Yet another mechanism of cross-cultural interaction lay in large empires. Not only did they incorporate many distinct cultures within a single political system, but their size and stability also provided the security that encouraged travelers and traders to journey long distances from their homelands. Empires, of course, were nothing new in world history, but many of those associated with third-wave civilizations were distinctive. In the first place, they were larger. The Arab Empire, which accompanied the initial spread of Islam, stretched from Spain to India. Even more extensive was the Mongol Empire of the thirteenth and fourteenth centuries. In the Western Hemisphere, the Inca Empire encompassed dozens of distinct peoples in a huge state that ran some 2,500 miles along the spine of the Andes Mountains.

Furthermore, the largest of these empires were the creation of nomadic or pastoral peoples. Earlier empires in the Mediterranean basin, China, India, and Persia had been the work of settled farming societies. But now, in the thousand years between 500 and 1500, peoples with a recent history of a nomadic or herding way of life entered the stage of world history as empire builders—Arabs, Berbers, Turks, Mongols, Aztecs—ruling over agricultural peoples and established civilizations.

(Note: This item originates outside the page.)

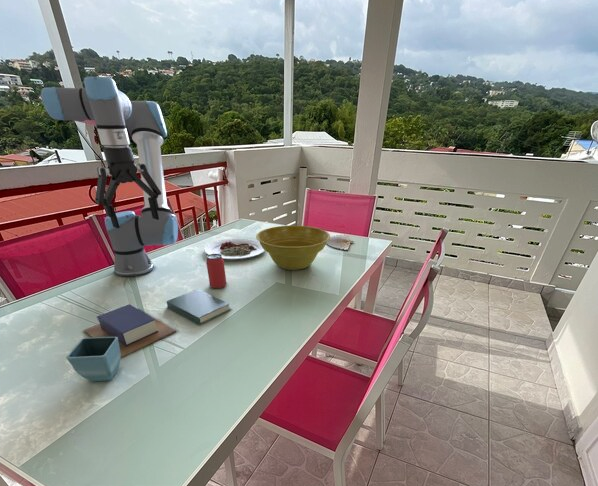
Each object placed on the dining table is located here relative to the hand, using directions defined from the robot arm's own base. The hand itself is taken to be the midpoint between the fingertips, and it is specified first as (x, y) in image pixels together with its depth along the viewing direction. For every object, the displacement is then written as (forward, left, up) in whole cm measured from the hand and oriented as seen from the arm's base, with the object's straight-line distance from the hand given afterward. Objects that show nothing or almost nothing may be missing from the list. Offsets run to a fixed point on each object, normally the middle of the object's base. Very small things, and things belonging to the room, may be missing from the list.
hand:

Together, large-scale empires and long-distance trade facilitated the spread of ideas, technologies, food crops, and germs far beyond their points of origin. Buddhism spread from India to much of Asia; Christianity encompassed Europe and took root in distant Russia, even as it contracted in the Middle East and North Africa. Hinduism attracted followers in Southeast Asia; and more than any other religion, Islam became an Afro-Eurasian phenomenon with an enormous reach. Beyond the connections born of commerce and conquest, those of culture and religion generated lasting ties among many peoples of the Eastern Hemisphere.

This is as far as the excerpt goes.